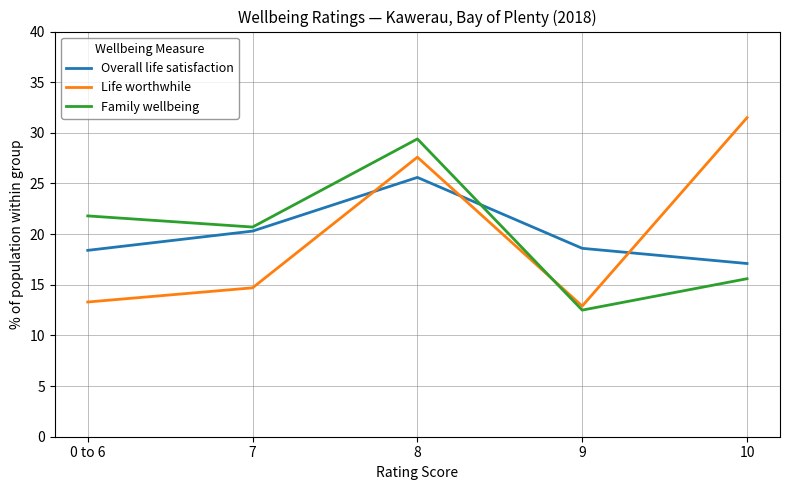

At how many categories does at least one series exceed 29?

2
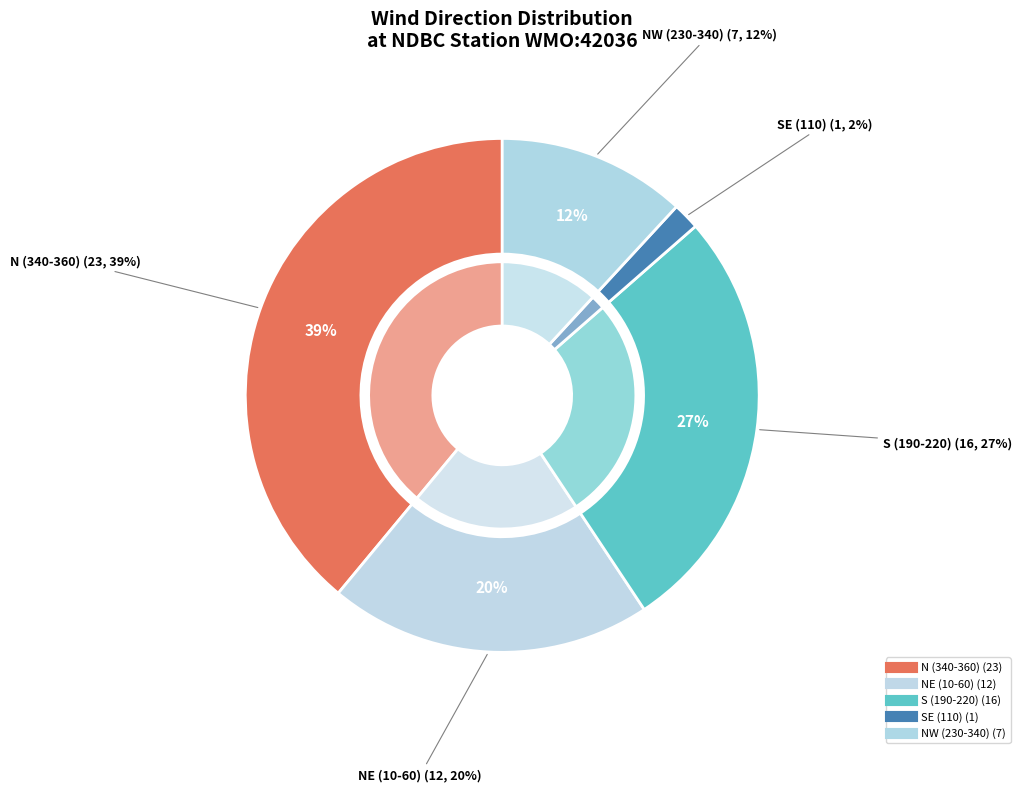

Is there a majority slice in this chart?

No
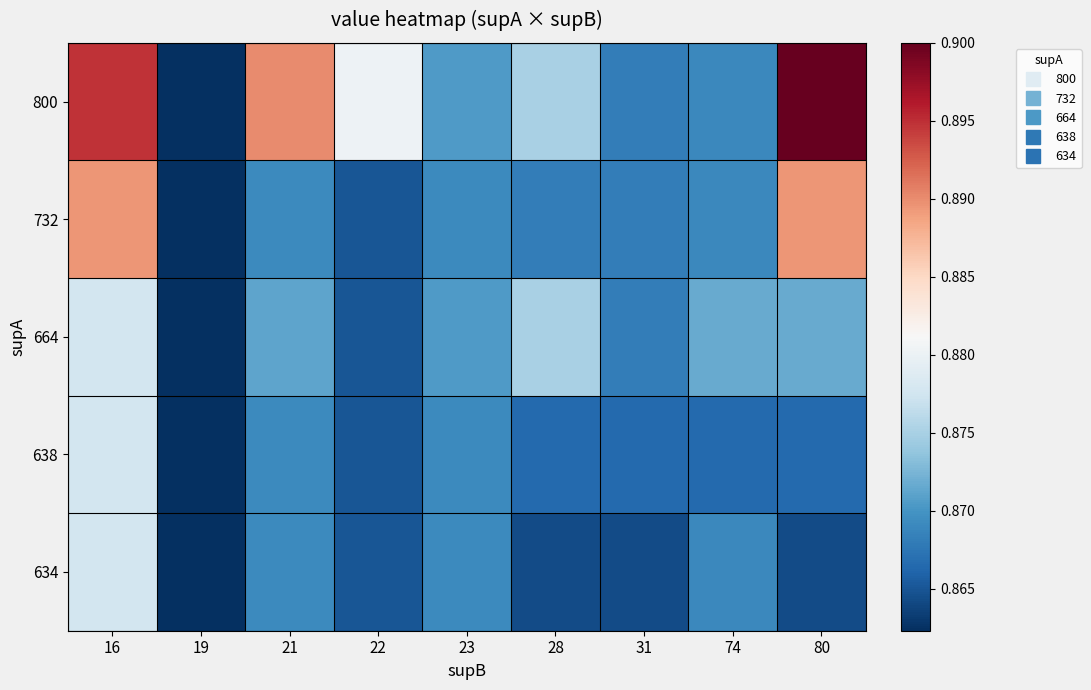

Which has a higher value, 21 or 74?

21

========

WHAT IS BEING ASKED: Reproduce every line of the records above word for word, leaving out the pictures.

SOLUTION BELOW:
At how many categories does at least one series exceed 29?

2

Is there a majority slice in this chart?

No

Which has a higher value, 21 or 74?

21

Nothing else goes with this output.